**Text block:**

------------------------------------

Learning Go: RPC between Go and C/C++/Ruby/etc

I am curious to develop an online system using Go, but I have to rely
on some ready-to-use code in C/C++ (and maybe other languages), for
example, CJK word segmenters written in C/C++ or Java.

To invoke existing code from Go programs, we can build exisitng code
into shared libraries and wrap them using SWIG, as discussed in
this post
. An alternative to SWIG is to build exisitng code in an
RPC server.

A well-known RPC mechanism is Apache Thrift, which officially
supports C++, Java, Python, PHP, Ruby, Erlang, Perl, Haskell, C#,
Cocoa, JavaScript, Node.js, Smalltalk, and OCaml. Go is not in the
list, but we can resort to thrift4go.

------------------------------------

Collection entries
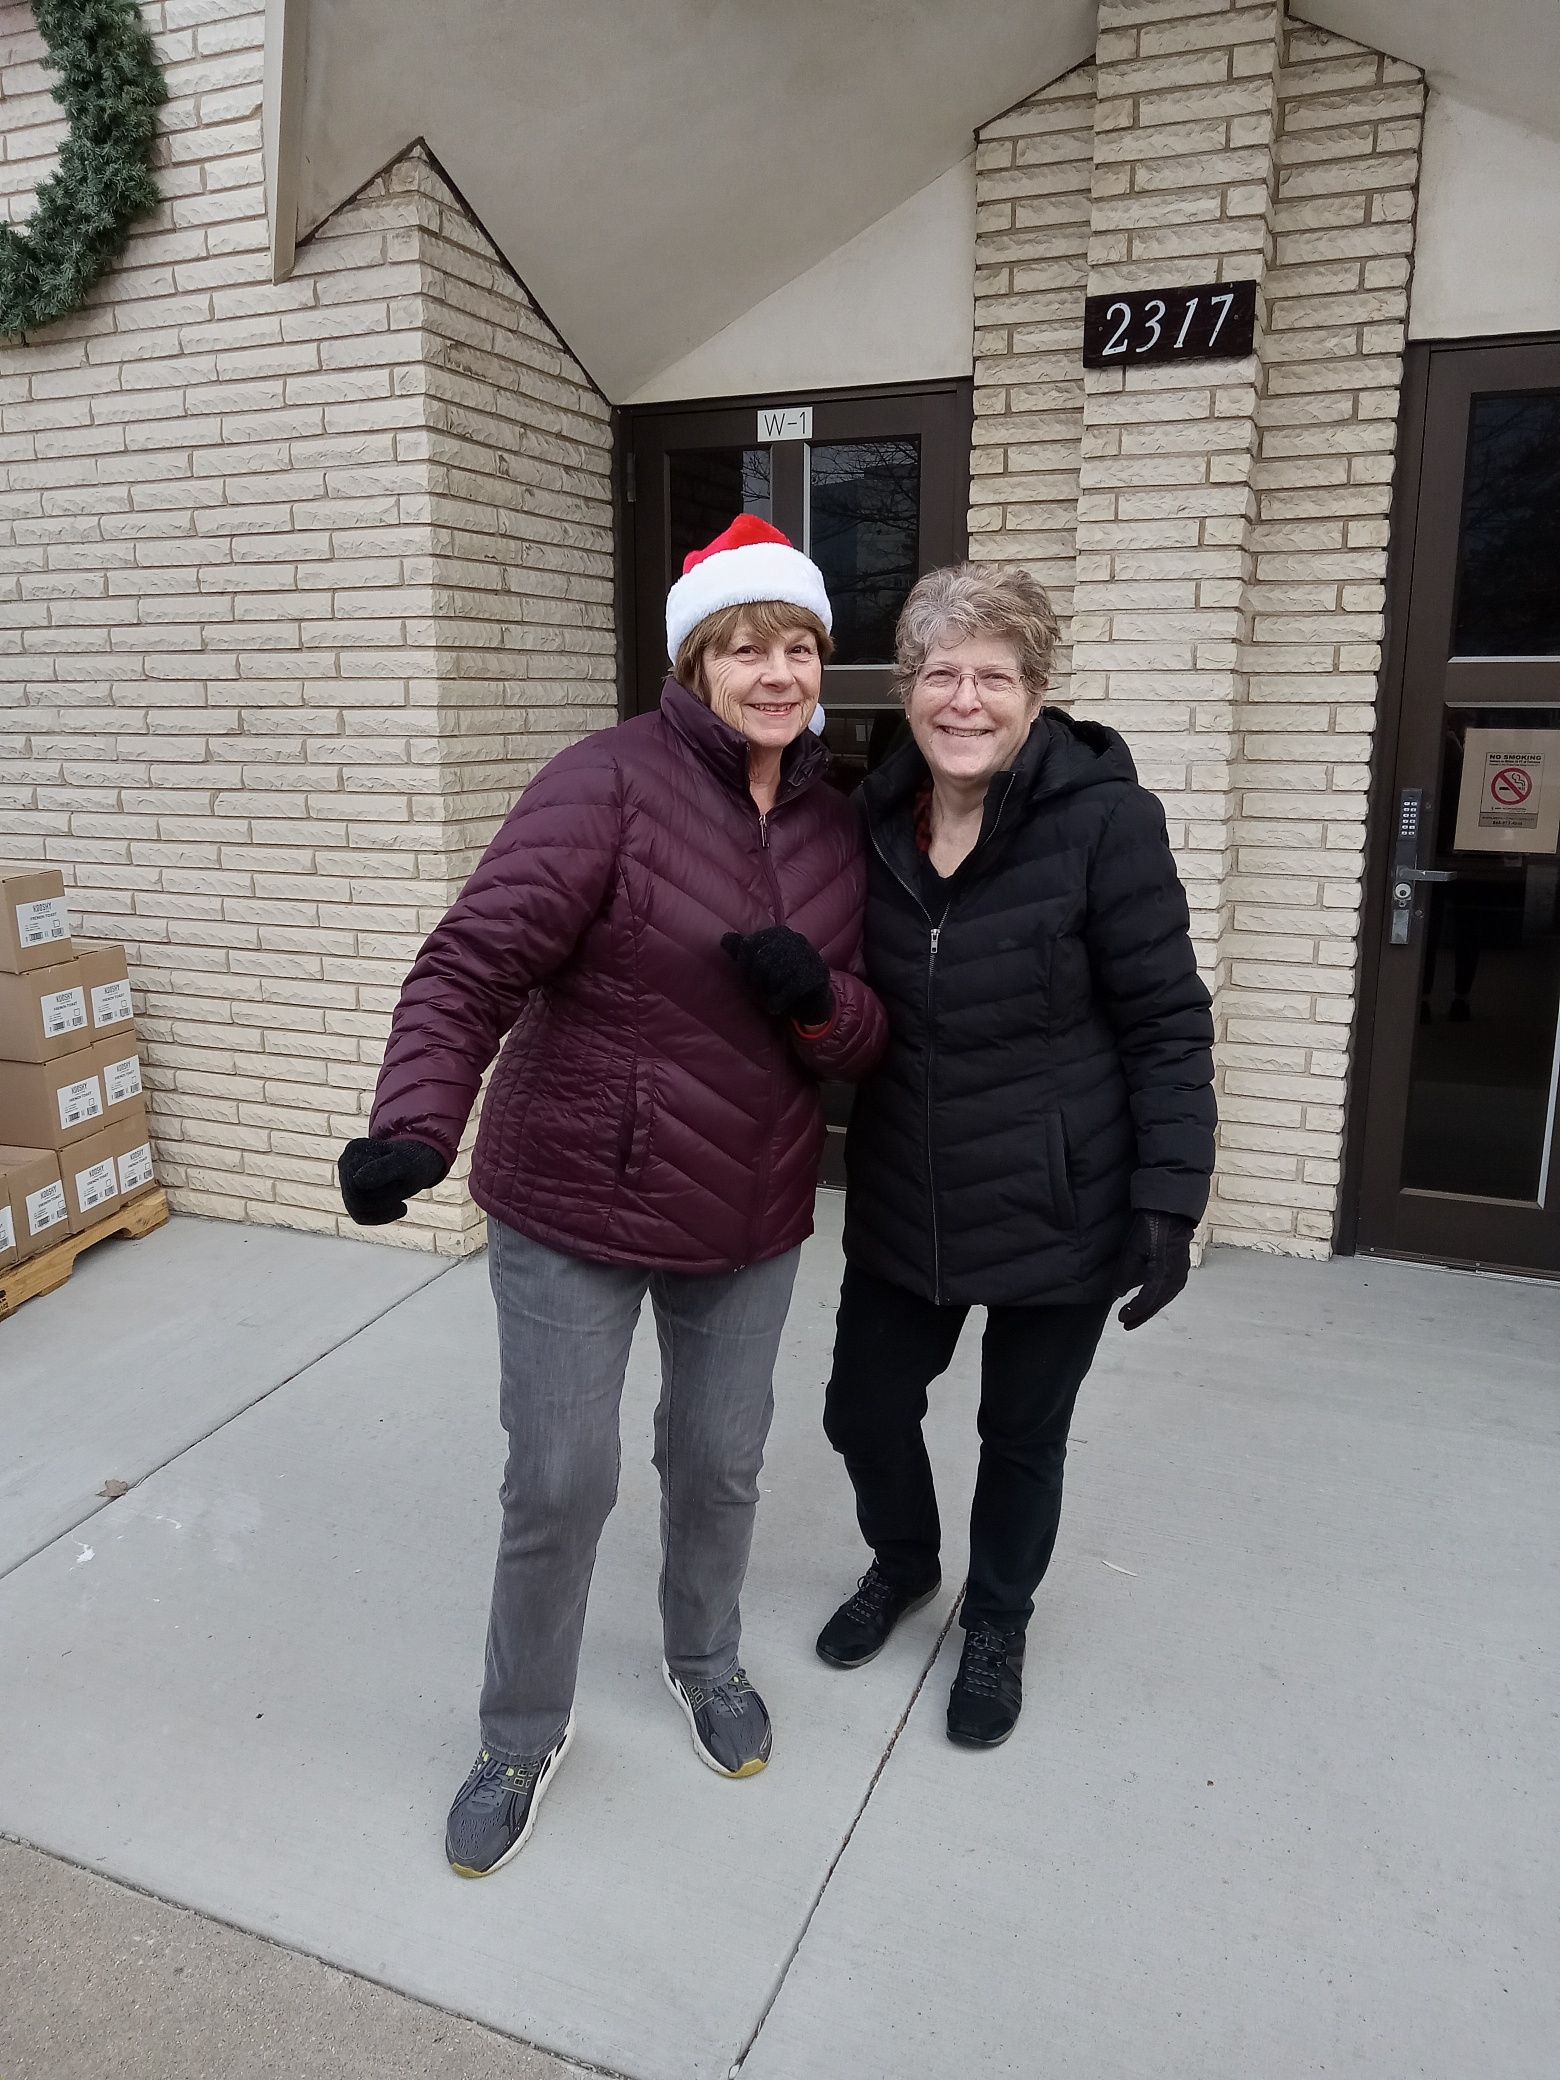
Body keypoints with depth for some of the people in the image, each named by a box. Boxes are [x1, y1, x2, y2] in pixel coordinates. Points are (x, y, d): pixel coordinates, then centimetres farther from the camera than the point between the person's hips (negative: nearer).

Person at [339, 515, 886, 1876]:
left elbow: (863, 1036, 6)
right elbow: (475, 963, -23)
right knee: (560, 1484, 5)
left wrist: (818, 997, -18)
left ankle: (706, 1663, 48)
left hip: (752, 1216, 5)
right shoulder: (612, 782, -15)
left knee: (720, 1464, 18)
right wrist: (418, 1120, -39)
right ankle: (524, 1735, 34)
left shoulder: (835, 826, 3)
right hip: (575, 1204, -4)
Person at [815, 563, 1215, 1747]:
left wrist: (1169, 1200, -16)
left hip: (1059, 1208, -4)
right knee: (865, 1407, 15)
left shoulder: (1104, 818, -16)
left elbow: (1167, 1026, -13)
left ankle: (998, 1623, 44)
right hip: (903, 1204, 4)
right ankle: (903, 1563, 48)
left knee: (1024, 1435, 15)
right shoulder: (873, 819, -1)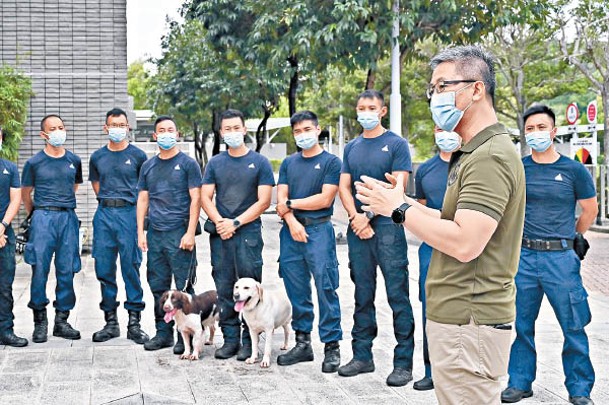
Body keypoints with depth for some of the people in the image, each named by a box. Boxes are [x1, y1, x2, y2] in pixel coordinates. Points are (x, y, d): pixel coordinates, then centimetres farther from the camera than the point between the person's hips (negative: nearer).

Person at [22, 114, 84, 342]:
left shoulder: (74, 161, 10)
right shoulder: (34, 163, 2)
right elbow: (25, 194, 12)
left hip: (68, 218, 3)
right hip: (43, 218, -3)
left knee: (67, 271, 3)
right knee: (39, 269, -5)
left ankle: (62, 321, 12)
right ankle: (40, 322, 5)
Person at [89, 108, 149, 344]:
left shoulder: (138, 156, 3)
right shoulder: (97, 157, 12)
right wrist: (108, 202, 12)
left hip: (129, 212, -3)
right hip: (104, 214, 3)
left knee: (131, 267, -3)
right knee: (104, 269, 5)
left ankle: (134, 323, 3)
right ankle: (110, 322, 14)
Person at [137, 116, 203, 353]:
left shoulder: (187, 164, 0)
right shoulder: (148, 166, 14)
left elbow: (195, 199, -5)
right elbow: (143, 199, 15)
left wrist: (190, 233, -13)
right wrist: (140, 232, 6)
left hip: (179, 234, -5)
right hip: (154, 235, 5)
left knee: (184, 288, -2)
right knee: (158, 286, 9)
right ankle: (163, 333, 19)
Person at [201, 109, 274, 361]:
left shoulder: (259, 162, 3)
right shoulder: (215, 163, 12)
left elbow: (264, 201, -3)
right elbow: (205, 197, 8)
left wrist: (236, 223, -11)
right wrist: (219, 222, -10)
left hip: (248, 233, -3)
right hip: (220, 235, 3)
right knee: (224, 289, 5)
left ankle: (249, 341, 5)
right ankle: (230, 339, 12)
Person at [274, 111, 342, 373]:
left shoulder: (331, 162, 1)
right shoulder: (288, 164, 16)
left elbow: (325, 199, -8)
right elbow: (281, 199, 8)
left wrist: (291, 203, -1)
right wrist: (292, 221, -10)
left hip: (319, 230, -5)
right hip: (291, 231, 5)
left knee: (326, 288, -7)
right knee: (297, 290, 8)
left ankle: (332, 346, -2)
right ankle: (303, 343, 16)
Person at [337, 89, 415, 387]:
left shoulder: (396, 144, -1)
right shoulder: (352, 148, 15)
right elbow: (344, 187, 11)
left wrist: (368, 216, -11)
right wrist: (356, 217, -6)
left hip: (387, 227, -5)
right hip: (357, 228, 5)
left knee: (397, 295, -4)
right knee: (363, 295, 11)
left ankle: (403, 362, 0)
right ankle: (362, 356, 19)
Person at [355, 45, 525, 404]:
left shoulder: (490, 158, -17)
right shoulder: (476, 153, 17)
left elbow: (464, 244, -26)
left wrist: (399, 209, -15)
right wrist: (408, 204, 8)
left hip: (469, 321, -11)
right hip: (459, 316, 11)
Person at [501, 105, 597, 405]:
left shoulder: (573, 170, 0)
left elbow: (590, 209, 12)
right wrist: (517, 239, 9)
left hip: (561, 258, -2)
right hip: (524, 256, 2)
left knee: (573, 326, 1)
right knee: (521, 323, 8)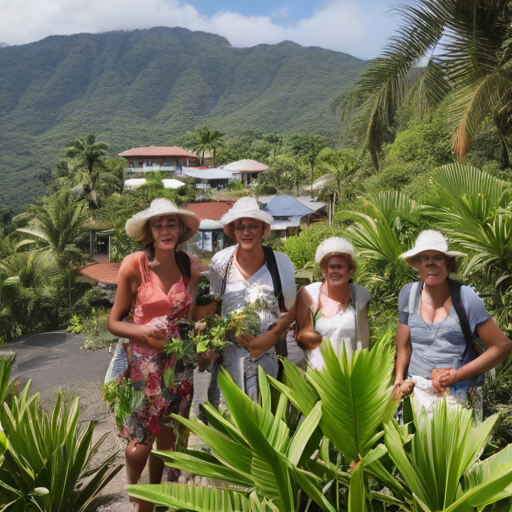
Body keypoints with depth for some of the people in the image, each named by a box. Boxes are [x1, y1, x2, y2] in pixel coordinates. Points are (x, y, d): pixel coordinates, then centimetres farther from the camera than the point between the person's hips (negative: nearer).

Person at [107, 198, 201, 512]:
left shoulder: (192, 266, 0)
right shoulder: (135, 265, -10)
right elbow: (114, 322, -5)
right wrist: (142, 331, -22)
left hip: (178, 365, 3)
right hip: (144, 364, -3)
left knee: (167, 443, 12)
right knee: (139, 447, -2)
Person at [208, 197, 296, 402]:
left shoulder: (281, 262, -1)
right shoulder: (220, 262, -1)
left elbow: (290, 310, 6)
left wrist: (272, 336, -10)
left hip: (268, 352, 0)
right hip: (229, 352, 0)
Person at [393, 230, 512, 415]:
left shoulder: (466, 298, -11)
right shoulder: (409, 294, -4)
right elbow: (404, 347, 4)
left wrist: (458, 374, -13)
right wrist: (399, 378, -9)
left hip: (458, 396, -2)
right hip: (416, 392, 2)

------------------------------------

**Questions on the material:**
a – Summarize the post on RPC between Go and other languages in two sentences.
b – In the Go RPC post, rewrite the paragraph beginning "To invoke existing code from Go programs" as a short list of the options it gives.
c – Carry the post on RPC between Go and other languages forward from its last sentence.

**Set of answers:**
a – The writer wants to build an online system in Go while relying on existing code in C/C++ or other languages, such as CJK word segmenters. That code can be built into shared libraries and wrapped with SWIG or built into an RPC server, and for Apache Thrift, which does not officially support Go, one can resort to thrift4go.

b –
Ways to call existing code from Go programs:
- Build the code into shared libraries and wrap them with SWIG.
- Build the code into an RPC server.

c –
Other than Thrift, MsgPack-RPC is
another solution. A major difference between them is that Thrift data
and services must follow pre-defined schema (similar to Google
Protocol Buffer), but MsgPack-RPC is schema-free (the same idea behind
JSON and XML).

Both Thrift and MsgPack-RPC can be used to build multi-threading
servers, at least when you program in C++. Thrift has several C++
base classes, each defines a serving strategy. Among them, the
TNonblockingServer supports thread per request and is very
likely what you want. Other serving strategies process all requests
using a single thread and the polling trick, or process requests from
a connection using a thread (thread per connection). The
single-thread strategy does not make full use of your hardware, and
the thread-per-connection one is vulnerable to DoS attacks [1].

MsgPack-RPC delivers simply the best choice — it always process all
requests in parallel even if the messages were reached via a single
connection [2].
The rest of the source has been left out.